Fertility preservation should be systematically integrated into cancer care as a time-critical intervention. For women, oocyte vitrification and OTC constitute complementary pillars, selected by age, timing, and oncologic context; for men, sperm cryopreservation is effective yet underused. Paediatric strategies diverge: OTC is established whereas TTC is investigational. Standardisation, registry-based evidence, and long-term offspring follow-up remain priorities to close the gap between laboratory potential and real-world effectiveness [1,2,3,4,5,6,7,8,9,10].

15. Research Agenda and Future Directions

Priorities include standardisation of OTC/TTC protocols, optimisation of paediatric indications, oncologic decontamination strategies for tissue, advancement of SSC culture and in vitro spermatogenesis platforms, and robust long-term safety data for children born after FP. In parallel, decision-aid tools and realistic, age-calibrated prognostic models could improve counselling and appropriate utilisation [3,4,5,7,8,9,10,18,19,20,28,29,31,32,33,34,35,36,37,38,39].

16. Limitations of the Evidence and of This Review

The evidence base is heterogeneous and often observational, with selection biases and evolving laboratory protocols that complicate cross-study comparisons.
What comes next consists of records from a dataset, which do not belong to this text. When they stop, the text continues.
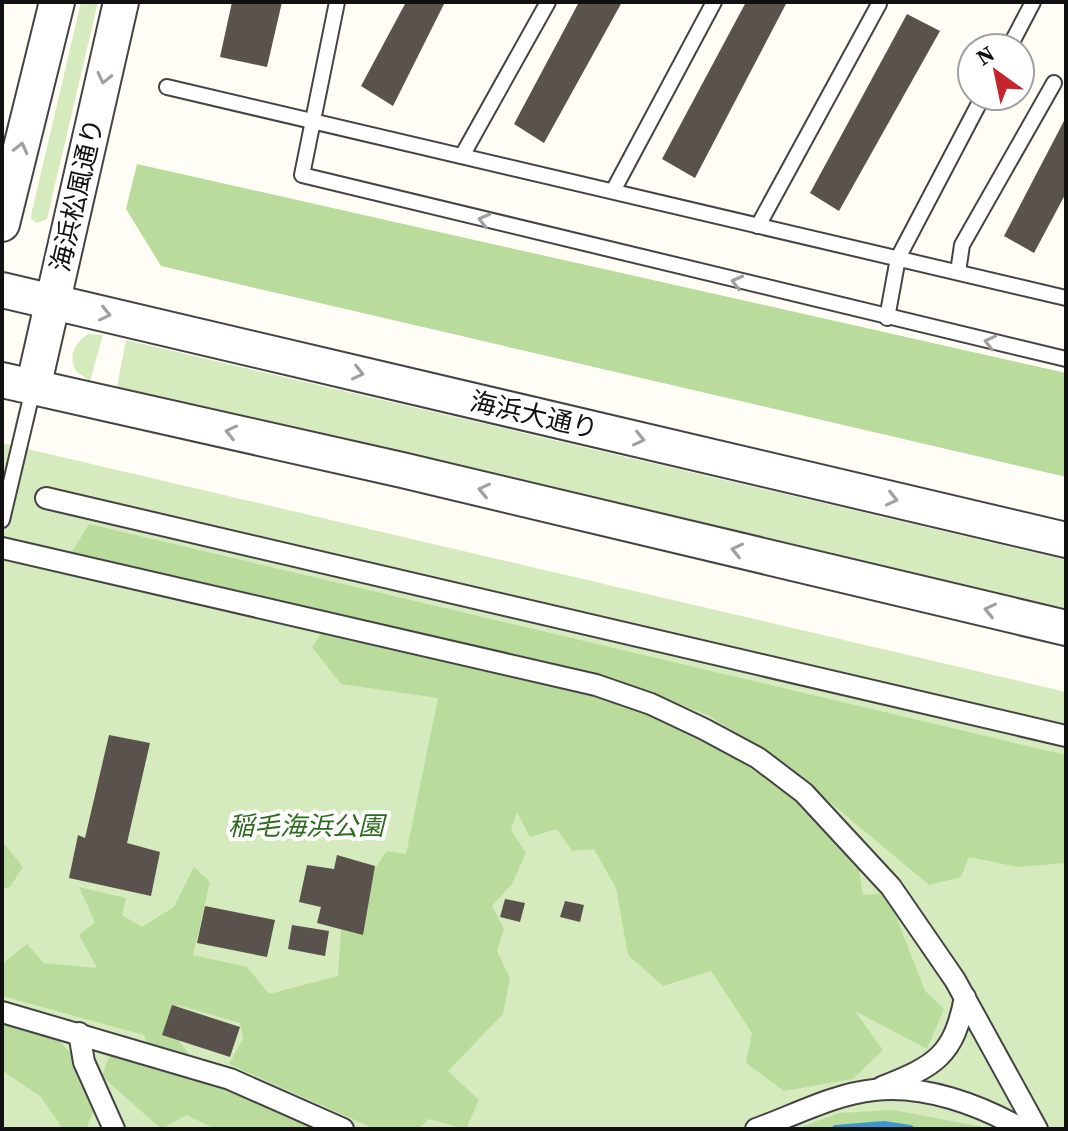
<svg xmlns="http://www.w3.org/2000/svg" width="1068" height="1131" font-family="'Source Serif 4','Noto Sans JP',serif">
<rect width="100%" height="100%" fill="#fffdf5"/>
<!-- green -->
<g fill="#d5ebbd">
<polygon points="81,2 98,2 47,219 37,223 31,219 32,211"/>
<path d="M88,334l15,1 -13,46 -14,-10c-8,-16 -2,-27 12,-37z"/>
<polygon points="126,340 1066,560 1066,610 117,387"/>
<polygon points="2,443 1066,692 1066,1129 2,1129"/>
</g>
<!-- forest -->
<g fill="#b9dc9c">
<polygon points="137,164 1066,373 1066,477 161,266 126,209"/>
<polygon points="89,524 1066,755 1066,863 1018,867 969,857 961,877 929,885 789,768 708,715 600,675 71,553"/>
<polygon points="324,630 592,696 679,725 796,795 858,864 863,895 887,893 925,991 944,1009 927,1049 855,1011 883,1050 853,1079 784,1091 746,1063 752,1033 711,971 663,986 628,955 616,888 594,849 572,851 557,829 530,837 517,812 511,830 526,853 512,884 492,906 504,929 497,951 510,978 503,1014 448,1071 479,1100 466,1129 429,1119 418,1129 375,1129 229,1064 243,1039 240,1023 178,1005 167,1024 210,1083 326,1129 215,1129 187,1115 161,1129 102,1076 112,1049 153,1059 144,1035 2,996 2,964 27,944 44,963 97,968 79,935 95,922 79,887 126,898 122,915 142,927 174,907 194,867 210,882 193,955 247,967 269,994 338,976 342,915 387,851 406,854 438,698 341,684 312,647"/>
<polygon points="2,841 23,867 10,887 2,888"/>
<polygon points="2,1018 48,1027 88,1074 96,1105 86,1129 63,1129 41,1097 2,1070"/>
<polygon points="893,1110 994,1129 795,1129 839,1113"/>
</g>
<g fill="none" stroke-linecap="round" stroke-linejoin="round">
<!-- stream -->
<polyline stroke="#3f96cf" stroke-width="8" points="836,1129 884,1125 910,1129"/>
</g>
<!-- building -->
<g fill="#5a524d">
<polygon points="232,2 282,2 267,67 220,57"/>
<polygon points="406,2 445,2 393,106 361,86"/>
<polygon points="579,2 622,2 544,143 514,124"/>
<polygon points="746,2 787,2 695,178 662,159"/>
<polygon points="907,14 940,31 839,211 810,193"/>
<polygon points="1066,117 1066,193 1034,253 1004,236"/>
<polygon points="109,735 150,743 127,843 160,852 151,896 69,878 78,835 85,838"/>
<polygon points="337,855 375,866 363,935 317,923 321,907 299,902 307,865 334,869"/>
<polygon points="505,899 525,903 520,922 500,917"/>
<polygon points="565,901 584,905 580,922 560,917"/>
<polygon points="205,906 275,920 267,957 197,943"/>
<polygon points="292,925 329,931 325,956 288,949"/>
<polygon points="172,1005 240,1027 230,1057 162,1035"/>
</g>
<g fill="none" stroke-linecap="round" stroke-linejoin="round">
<defs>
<g id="service">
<polyline points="337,2 302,175 1066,359"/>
<polyline points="1009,48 1033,2"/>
<polyline points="167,87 1066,298"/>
<polyline points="462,156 548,2"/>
<polyline points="613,191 714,2"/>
<polyline points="758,226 879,4"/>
<polyline points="958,272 962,245 1054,83"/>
<polyline points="887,318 898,258 983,96"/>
<polyline points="2,520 33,389"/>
</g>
<g id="pedestrian">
<polyline points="46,498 1066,736"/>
<polyline points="2,548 596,685 651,704 704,729 758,758 804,793 891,887 955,980 1037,1129"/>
<polyline points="2,1012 230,1079 343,1129"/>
<polyline points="79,1033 84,1062 114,1129"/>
<path d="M882,1087c53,-21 72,-31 83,-90"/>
<path d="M756,1129c37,-13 78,-35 118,-39 50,-6 106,15 148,39"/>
</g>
<g id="tertiary">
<polyline points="2,224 57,2"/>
<polyline points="2,290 1066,540"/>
<polyline points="2,380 402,470 1066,628"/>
<polyline points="33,388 121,2"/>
</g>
</defs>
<!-- service casing -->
<use href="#service" stroke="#444" stroke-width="18"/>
<!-- pedestrian casing -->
<use href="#pedestrian" stroke="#444" stroke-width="24"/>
<!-- tertiary casing -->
<use href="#tertiary" stroke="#444" stroke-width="38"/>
<!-- service -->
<use href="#service" stroke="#fff" stroke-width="14"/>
<!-- pedestrian -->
<use href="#pedestrian" stroke="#fff" stroke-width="20"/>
<!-- tertiary -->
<use href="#tertiary" stroke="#fff" stroke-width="34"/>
</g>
<!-- one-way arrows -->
<defs><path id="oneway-chevron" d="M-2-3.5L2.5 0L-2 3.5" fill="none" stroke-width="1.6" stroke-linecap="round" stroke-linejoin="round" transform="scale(2)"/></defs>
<g stroke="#a0a0a0">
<use href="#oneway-chevron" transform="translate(104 78) rotate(103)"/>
<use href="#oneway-chevron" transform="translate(21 148) rotate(-76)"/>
<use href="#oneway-chevron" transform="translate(484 220) rotate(-166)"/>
<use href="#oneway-chevron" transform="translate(737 282) rotate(-166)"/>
<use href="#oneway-chevron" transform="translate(105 314) rotate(13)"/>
<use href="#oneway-chevron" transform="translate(990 342) rotate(-167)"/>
<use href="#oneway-chevron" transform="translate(358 373) rotate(13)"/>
<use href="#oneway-chevron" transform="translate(231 432) rotate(-167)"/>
<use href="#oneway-chevron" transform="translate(639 439) rotate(13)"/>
<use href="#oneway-chevron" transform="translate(484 490) rotate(-167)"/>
<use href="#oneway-chevron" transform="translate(892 499) rotate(13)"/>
<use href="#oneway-chevron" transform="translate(737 550) rotate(-167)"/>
<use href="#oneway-chevron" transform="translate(990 610) rotate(-167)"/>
</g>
<g text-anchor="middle" stroke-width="8" stroke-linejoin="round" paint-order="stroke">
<!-- street labels -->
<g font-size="26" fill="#111" stroke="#fff">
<text transform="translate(77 195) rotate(-77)" y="9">海浜松風通り</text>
<text transform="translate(534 415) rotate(13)" y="9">海浜大通り</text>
</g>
<!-- park labels -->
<g font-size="26" font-style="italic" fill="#2f6b1f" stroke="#fff">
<text x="306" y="835">稲毛海浜公園</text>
</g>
</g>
<!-- border -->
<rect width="1068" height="1131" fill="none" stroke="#111111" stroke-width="8"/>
<!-- north arrow -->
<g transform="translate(996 72) rotate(327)"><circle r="38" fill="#ffffff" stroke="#a0a0a0" stroke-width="2"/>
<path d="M0-6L14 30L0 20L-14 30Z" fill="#c4262e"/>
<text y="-12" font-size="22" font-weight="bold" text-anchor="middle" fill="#111111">N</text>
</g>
</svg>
Outcome reporting varies across centres and registries, and the rapid pace of innovation necessitates ongoing updates. While we synthesised high-quality sources and guidelines, the field would benefit from harmonised definitions, core outcome sets and prospective data capture to sharpen clinical inferences [1,2,3,4,5,6,7,8,9,10,16,17,18,19,20,21,31,32,33,34,35,36,37,38,39].

Conflicts of Interest

The authors declare no conflicts of interest.